Status: Committee review Provisions: Impact assessments, FTC reporting, discrimination protections (Congress.gov).

AI Bill of Rights Implementation Act

Status: Introduced 2025 Provisions: Notice, opt-out, appeal rights.

Preemption: Likely federal floor; states retain flexibility.

Active Enforcement

  • NYC: Penalties Q4 2025; ongoing investigations
  • Illinois: Staffing agency probes
  • California: ATS vendor scrutiny

Complaint-Driven

Triggered by candidates, whistleblowers, media, advocacy groups.

Cross-Jurisdictional

State AGs collaborate.

International Considerations

EU AI Act

High-risk for hiring tools: Assessments, oversight (EUR-Lex). Penalties: €30M or 6% revenue.

Canada - AIDA

Pending impact assessments.

UK - AI Regulation Bill

Sector-specific.

Common Multi-State Pitfalls

  • ❌ Remote role assumption: Candidate location governs (e.g., NYC resident triggers LL144)
  • ❌ Generic disclosures: Tailor to strictest standards
  • ❌ Missing municipals: Track NYC, SF, etc.
  • ❌ Delayed prep: Proactive monitoring essential

How EmployArmor Simplifies Multi-State Compliance

  • Jurisdictional mapping
  • Compliance crosswalks
  • Tool guidance
  • Regulatory alerts
  • Disclosure generation
  • Audit coordination

Hiring in multiple states? Get Your Multi-State Compliance Assessment →

Frequently Asked Questions

What are AI hiring laws and why do states regulate them?

AI hiring laws regulate artificial intelligence and automated tools in employment decisions. States aim to prevent discrimination, protect privacy, and ensure transparency. As of February 2026, 17 states and 23 municipalities have regulations (source data).

Which states have the strictest AI hiring laws?

New York City (bias audits), Colorado (assessments), Illinois (consent), California (privacy).

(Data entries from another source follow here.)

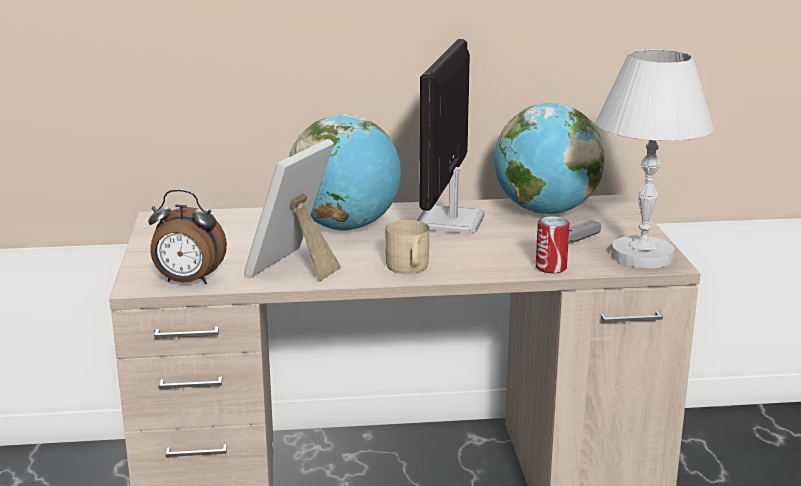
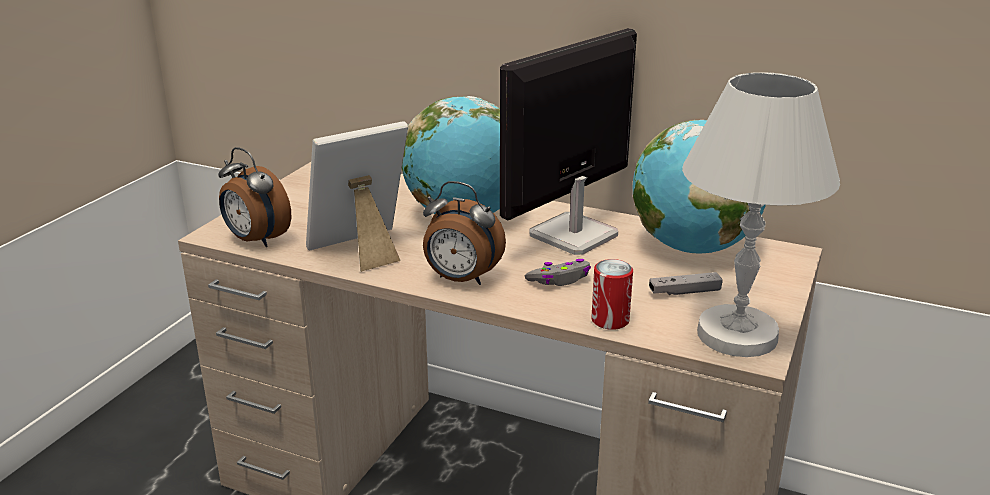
camera: 30 degrees right, 5 degrees up
beige mug [385,220,429,274] -> alarm clock [423,181,506,285]
none -> grey game controller [524,259,591,286]

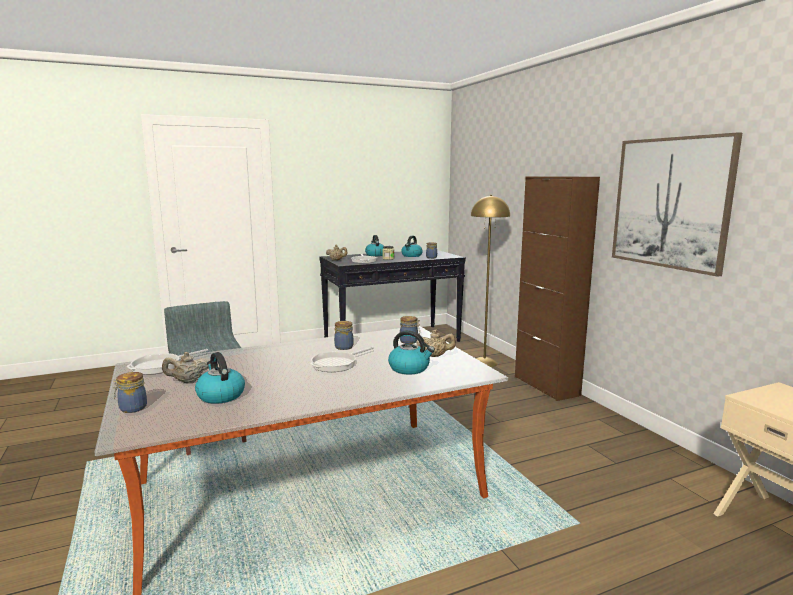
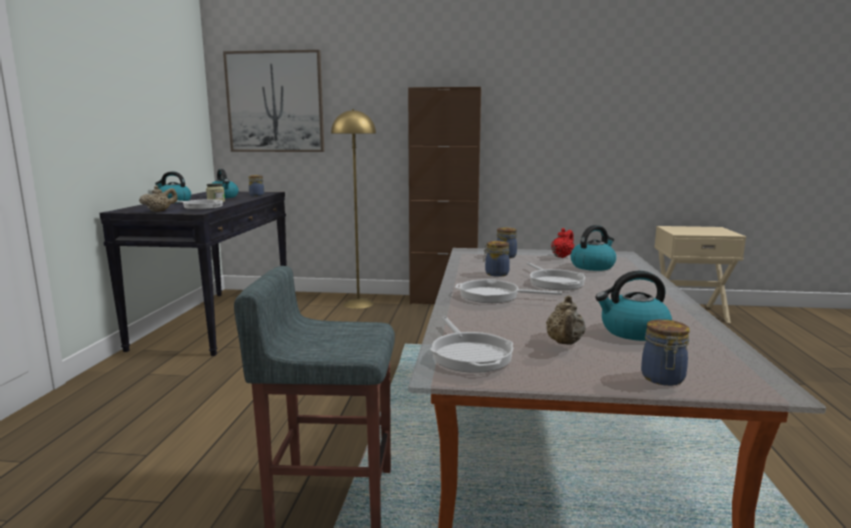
camera: 60 degrees left, 0 degrees up
beige teapot [416,330,456,357] -> red teapot [551,228,574,258]
picture [612,132,742,277] -> picture moved to [223,50,324,152]
none -> frying pan [455,279,562,303]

Do AI hiring laws apply if my company is based in a different state?

Yes, based on candidate location. Adopt highest standards nationally. See multi-state guide.

What penalties for violations?

Colorado: $20K/violation; NYC: $1,500/day; Illinois: $1K/candidate; California: $7,500/violation.

How often audit AI tools?

Annual for NYC, CA; periodic for CO. Re-audit on updates.

Can I use different AI tools by state?

Possible but complex; prefer uniform compliant stack.

What to ask AI vendors?

Bias audits, validation, compliance reps, risk docs, data practices, updates.

Additional FAQs:

If operating in non-regulated states, federal laws (Title VII) still apply. EEOC guidance: EEOC AI page.

State laws may cover contractors; err inclusive.

Employer liable for agency AI tools.

Laws evolve rapidly; track via EmployArmor.

For nationwide remote: Candidate state laws apply; use highest denominator. See Compliance Program Guide.

Pending: MA, WA, MI, PA, NJ, MN, OR, CT, RI, VT.

2026 Legislative Updates

Strengthening Existing

  • Illinois HB 4211 (Jul 2026): Promotions, audit trails, $2K penalties
  • CA AB 3104 (Jan 2027): Private right of action
  • NYC amendment: Individual scores

New Entrants

  • Massachusetts: CO-like
  • Washington: Public then private
  • Pennsylvania: Midwest trend

Last updated: March 2026

Legal Disclaimer: This content is for informational purposes only and not legal advice. Consult qualified counsel for specific situations. Laws change; verify with official sources. EmployArmor does not guarantee completeness or accuracy.